Copy the data exactly, pictures aside.
──────── Available data ────────
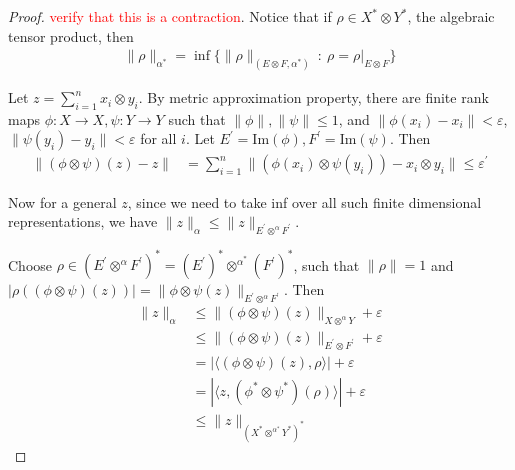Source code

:\begin{proof}
  \textcolor{red}{verify that this is a contraction}. Notice that if
  $\rho \in X^* \otimes Y^*$, the algebraic tensor product, then
  \begin{align*}
    \|\rho\|_{\alpha^*} = \inf \{ \|\rho\|_{(E \otimes F, \alpha^*)}
    \ : \   \rho = \rho|_{E \otimes F} \}
  \end{align*}


  Let $z = \sum_{i = 1}^{n} x_i \otimes y_i$. By metric
  approximation property, there are finite rank maps $\phi: X \to X,
  \psi: Y \to Y$ such that $\|\phi\|, \|\psi\| \le 1$, and $\|\phi(x_i)
  - x_i\| < \varepsilon$, $ \|\psi(y_i) - y_i\|< \varepsilon$ for all
  $i$. Let $E^\prime = \textrm{Im}(\phi), F^\prime = \textrm{Im}(\psi)$. Then
  \begin{align*}
    \|(\phi \otimes \psi)(z) - z\| &= \sum_{i = 1}^{n}\|(\phi(x_i)
    \otimes \psi(y_i)) -  x_i \otimes y_i\| \le \varepsilon^\prime
  \end{align*}

  Now for a general $z$, since we need to take inf over all such
  finite dimensional representations, we have $\|z\|_\alpha \le
  \|z\|_{E^\prime \otimes^{\alpha} F^\prime}$.

  Choose $\rho \in (E^\prime \otimes^\alpha F^\prime)^* =
  (E^\prime)^* \otimes^{\alpha^*} (F^\prime)^*$, such that $\|\rho\|
  = 1$ and $|\rho((\phi \otimes \psi)(z))| = \| \phi \otimes \psi
  (z)\|_{ E^\prime \otimes^\alpha F^\prime}$. Then
  \begin{align*}
    \|z\|_\alpha &\le \|(\phi \otimes \psi)(z)\|_{X \otimes^\alpha Y}
    + \varepsilon \\
    &\le \|(\phi \otimes \psi)(z)\|_{ E^\prime \otimes F^\prime} +
    \varepsilon \\
    &= |\langle (\phi \otimes \psi)(z), \rho \rangle| + \varepsilon \\
    &= |\langle z, (\phi^* \otimes \psi^*)(\rho) \rangle | + \varepsilon \\
    &\le \| z\|_{(X^* \otimes^{\alpha^*} Y^*)^*}
  \end{align*}
\end{proof}
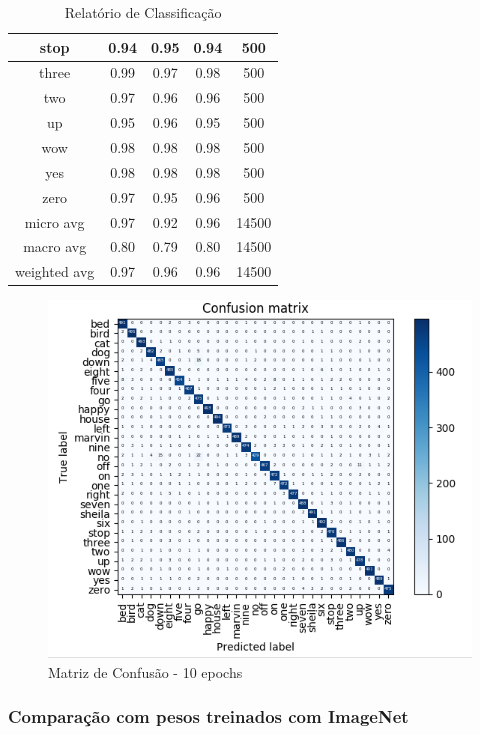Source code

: \documentclass{bmvc2k}
\begin{document}
\begin{table}[ht]
\begin{tabular}{|c|c|c|c|c|}
        stop &      0.94  &    0.95  &    0.94 &      500 \\ \hline
       three &      0.99  &    0.97  &    0.98 &      500 \\ \hline
         two &      0.97  &    0.96  &    0.96 &      500 \\ \hline
          up &      0.95  &    0.96  &    0.95 &      500 \\ \hline
         wow &      0.98  &    0.98  &    0.98 &      500 \\ \hline
         yes &      0.98  &    0.98  &    0.98 &      500 \\ \hline
        zero &      0.97  &    0.95  &    0.96 &      500 \\ \hline

   micro avg &      0.97   &   0.92  &    0.96 &    14500 \\ 
   macro avg &      0.80   &   0.79  &    0.80 &    14500 \\ 
weighted avg &      0.97   &   0.96  &    0.96 &    14500 \\ \hline
\end{tabular}
\caption{Relatório de Classificação}
\end{table}

\begin{figure}[ht]
\centering
\includegraphics[scale=0.7]{imagens/mtxc.png} 
\caption{Matriz de Confusão - 10 epochs}
\end{figure}

\subsubsection*{Comparação com pesos treinados com ImageNet}
\end{document}
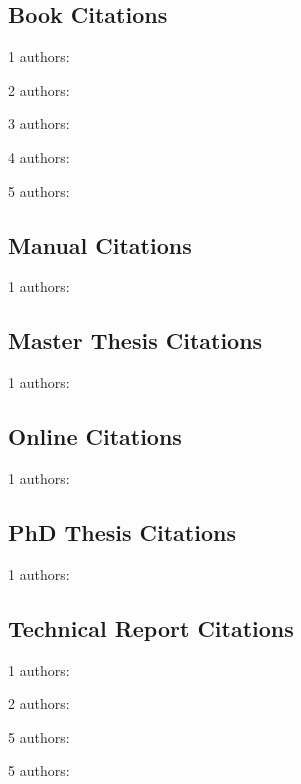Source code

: \documentclass[
  a4paper, %
  11pt, %
]{article}
\newcommand{\nauthors}[1]{#1 authors: }
\begin{document}
\printbibliography[type=article, title=Article References]

\subsection{Book Citations}
\indent
\par\nauthors{1}\cite{AnkelSimons2007}
\par\nauthors{2}\cite{Bogitsh2013}
\par\nauthors{3}\cite{Taylor2016}
\par\nauthors{4}\cite{Modry2015}
\par\nauthors{5}\cite{Modry2017}

\printbibliography[type=book, title=Book References]


\subsection{Manual Citations}
\indent
\par\nauthors{1}\cite{Zoos2022}

\printbibliography[type=manual, title=Manual References]


\subsection{Master Thesis Citations}
\indent
\par\nauthors{1}\cite{Carvalho2002}

\printbibliography[type=masterthesis, title=Masterthesis References]


\subsection{Online Citations}
\indent
\par\nauthors{1}\cite{ZooBarcelona:Timeline}

\printbibliography[type=manual, title=Online References]


\subsection{PhD Thesis Citations}
\indent
\par\nauthors{1}\cite{Balan2017}

\printbibliography[type=phdthesis, title=Phdthesis References]


\subsection{Technical Report Citations}
\indent
\par\nauthors{1}\cite{Fiby2020}
\par\nauthors{2}\cite{Miller2011}
\par\nauthors{5}\cite{Abello2017}
\par\nauthors{5}\cite{Duque2018}

\printbibliography[type=techreport, title=Techreport References]



\end{document}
────────
Finished task:
Source code

:\begin{proof}
  \textcolor{red}{verify that this is a contraction}. Notice that if
  $\rho \in X^* \otimes Y^*$, the algebraic tensor product, then
  \begin{align*}
    \|\rho\|_{\alpha^*} = \inf \{ \|\rho\|_{(E \otimes F, \alpha^*)}
    \ : \   \rho = \rho|_{E \otimes F} \}
  \end{align*}


  Let $z = \sum_{i = 1}^{n} x_i \otimes y_i$. By metric
  approximation property, there are finite rank maps $\phi: X \to X,
  \psi: Y \to Y$ such that $\|\phi\|, \|\psi\| \le 1$, and $\|\phi(x_i)
  - x_i\| < \varepsilon$, $ \|\psi(y_i) - y_i\|< \varepsilon$ for all
  $i$. Let $E^\prime = \textrm{Im}(\phi), F^\prime = \textrm{Im}(\psi)$. Then
  \begin{align*}
    \|(\phi \otimes \psi)(z) - z\| &= \sum_{i = 1}^{n}\|(\phi(x_i)
    \otimes \psi(y_i)) -  x_i \otimes y_i\| \le \varepsilon^\prime
  \end{align*}

  Now for a general $z$, since we need to take inf over all such
  finite dimensional representations, we have $\|z\|_\alpha \le
  \|z\|_{E^\prime \otimes^{\alpha} F^\prime}$.

  Choose $\rho \in (E^\prime \otimes^\alpha F^\prime)^* =
  (E^\prime)^* \otimes^{\alpha^*} (F^\prime)^*$, such that $\|\rho\|
  = 1$ and $|\rho((\phi \otimes \psi)(z))| = \| \phi \otimes \psi
  (z)\|_{ E^\prime \otimes^\alpha F^\prime}$. Then
  \begin{align*}
    \|z\|_\alpha &\le \|(\phi \otimes \psi)(z)\|_{X \otimes^\alpha Y}
    + \varepsilon \\
    &\le \|(\phi \otimes \psi)(z)\|_{ E^\prime \otimes F^\prime} +
    \varepsilon \\
    &= |\langle (\phi \otimes \psi)(z), \rho \rangle| + \varepsilon \\
    &= |\langle z, (\phi^* \otimes \psi^*)(\rho) \rangle | + \varepsilon \\
    &\le \| z\|_{(X^* \otimes^{\alpha^*} Y^*)^*}
  \end{align*}
\end{proof}
Source code

: \documentclass{bmvc2k}
\begin{document}
\begin{table}[ht]
\begin{tabular}{|c|c|c|c|c|}
        stop &      0.94  &    0.95  &    0.94 &      500 \\ \hline
       three &      0.99  &    0.97  &    0.98 &      500 \\ \hline
         two &      0.97  &    0.96  &    0.96 &      500 \\ \hline
          up &      0.95  &    0.96  &    0.95 &      500 \\ \hline
         wow &      0.98  &    0.98  &    0.98 &      500 \\ \hline
         yes &      0.98  &    0.98  &    0.98 &      500 \\ \hline
        zero &      0.97  &    0.95  &    0.96 &      500 \\ \hline

   micro avg &      0.97   &   0.92  &    0.96 &    14500 \\ 
   macro avg &      0.80   &   0.79  &    0.80 &    14500 \\ 
weighted avg &      0.97   &   0.96  &    0.96 &    14500 \\ \hline
\end{tabular}
\caption{Relatório de Classificação}
\end{table}

\begin{figure}[ht]
\centering
\includegraphics[scale=0.7]{imagens/mtxc.png} 
\caption{Matriz de Confusão - 10 epochs}
\end{figure}

\subsubsection*{Comparação com pesos treinados com ImageNet}
\end{document}
Source code

: \documentclass[
  a4paper, %
  11pt, %
]{article}
\newcommand{\nauthors}[1]{#1 authors: }
\begin{document}
\printbibliography[type=article, title=Article References]

\subsection{Book Citations}
\indent
\par\nauthors{1}\cite{AnkelSimons2007}
\par\nauthors{2}\cite{Bogitsh2013}
\par\nauthors{3}\cite{Taylor2016}
\par\nauthors{4}\cite{Modry2015}
\par\nauthors{5}\cite{Modry2017}

\printbibliography[type=book, title=Book References]


\subsection{Manual Citations}
\indent
\par\nauthors{1}\cite{Zoos2022}

\printbibliography[type=manual, title=Manual References]


\subsection{Master Thesis Citations}
\indent
\par\nauthors{1}\cite{Carvalho2002}

\printbibliography[type=masterthesis, title=Masterthesis References]


\subsection{Online Citations}
\indent
\par\nauthors{1}\cite{ZooBarcelona:Timeline}

\printbibliography[type=manual, title=Online References]


\subsection{PhD Thesis Citations}
\indent
\par\nauthors{1}\cite{Balan2017}

\printbibliography[type=phdthesis, title=Phdthesis References]


\subsection{Technical Report Citations}
\indent
\par\nauthors{1}\cite{Fiby2020}
\par\nauthors{2}\cite{Miller2011}
\par\nauthors{5}\cite{Abello2017}
\par\nauthors{5}\cite{Duque2018}

\printbibliography[type=techreport, title=Techreport References]



\end{document}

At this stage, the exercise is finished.